Legislation has also been enacted to safeguard information in
databases and on the Web. In late 1999, President Clinton
signed legislation governing financial information sharing between
non-affiliated companies. The federal legislation permits states to go
above and beyond the privacy protections called for in the federal
legislation by passing measures of their own. Washington, California,
Vermont, and Minnesota are among a small group of states that bear
watching as the state-led privacy movement heats up.
In January 2001, the Consumer
Internet Privacy Enhancement Act was introduced, which would make
it unlawful for a commercial Web site operator to collect personally
identifiable information online from a Web site user without
notice. The bill establishes a civil penalty for violations of up to
$500,000. The bill requires all commercial websites that collect
personally identifiable information to define what types of
information are being collected, how the information will be used,
what entities are collecting the information, whether the information
is required to use the site, and the methods used to secure personal
information. "While the Internet has opened up an entirely new world,"
Representative Chris Cannon said, "it has also created problems we
have never before encountered." He also adds, "Consumers shouldn't
have to reveal their life story every time they surf the web."
However, there are potential downsides of this privacy
legislation. Legislating Internet privacy may give consumers fewer
choices and less privacy. Tech-industry
heavyweights prefer to regulate themselves rather than have
privacy laws imposed on them. Many privacy groups support an "opt-in"
approach to online privacy where consumers must consent before a
company can do anything with personal information. In contrast, the
tech industry wants an "opt-out" approach where consumers must
specifically request that companies stop using their personal
data. The opt-out policy plays right into companies' hands. If a user
clicks on a link to opt out of a spammer's list of email addresses,
the spammer knows this user's email address and can then sell it to
other spammers.

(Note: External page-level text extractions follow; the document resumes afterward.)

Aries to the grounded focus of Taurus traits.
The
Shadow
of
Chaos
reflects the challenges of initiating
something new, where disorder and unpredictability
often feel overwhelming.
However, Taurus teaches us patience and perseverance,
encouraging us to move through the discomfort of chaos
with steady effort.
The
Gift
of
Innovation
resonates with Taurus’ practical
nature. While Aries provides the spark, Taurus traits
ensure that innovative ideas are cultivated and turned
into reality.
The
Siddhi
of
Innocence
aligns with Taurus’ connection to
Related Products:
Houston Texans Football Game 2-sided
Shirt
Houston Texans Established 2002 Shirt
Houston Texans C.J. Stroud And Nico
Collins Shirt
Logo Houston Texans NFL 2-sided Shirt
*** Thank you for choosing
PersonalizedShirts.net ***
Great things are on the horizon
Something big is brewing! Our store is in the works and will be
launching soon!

An opt-out policy also allows companies to continue
using HTML bugs that tell when a consumer has opened email and give
them access to information on that user's hard drive.
There could be other downsides to privacy laws. The tech industry
says privacy laws will increase companies' marketing costs. Letting
users decide whether to let companies share their personal data with
marketers will add
$1 billion to the $15 billion catalog and Internet apparel
retailer market because consumers will probably not share data,
increasing the cost to collect the marketing databases they now easily
build. In addition, privacy law critics argue regulations will give
consumers too much control, create competing state laws, and eliminate
businesses' ability to gather information to tailor marketing toward
consumers.
If advertising can be better
tuned to consumers' interests, it could become less intrusive, not
more. No longer would users be bothered by mounds of junk mail. But
worries remain. Once all that information is available in one place,
the temptation to misuse it might be overwhelming. Web sites, which
store users' personal and financial information, raise serious privacy
concerns. Be careful of posting information to Web sites. A safe site
should provide a clear privacy policy and use an encrypted connection
when users transmit sensitive information.

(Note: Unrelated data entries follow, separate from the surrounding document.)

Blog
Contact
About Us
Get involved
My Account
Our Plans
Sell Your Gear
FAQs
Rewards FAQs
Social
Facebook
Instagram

Ethical implications. Ethically speaking, there are good
and bad reasons for privacy. If you're worried about people
discovering what you are doing, is that because you're doing something
unethical? Surely, it's unethical to use privacy to let you "get away
with" unethical activity. But privacy is also a shield against others'
unethical actions. You have a right to keep information private that
could harass, inconvenience or threaten you. You should have the right
to control how information about you is used. Balancing these
interests with the benefits of gathering and using information is
always difficult. There is a need for those who understand the
technology to appreciate its implications.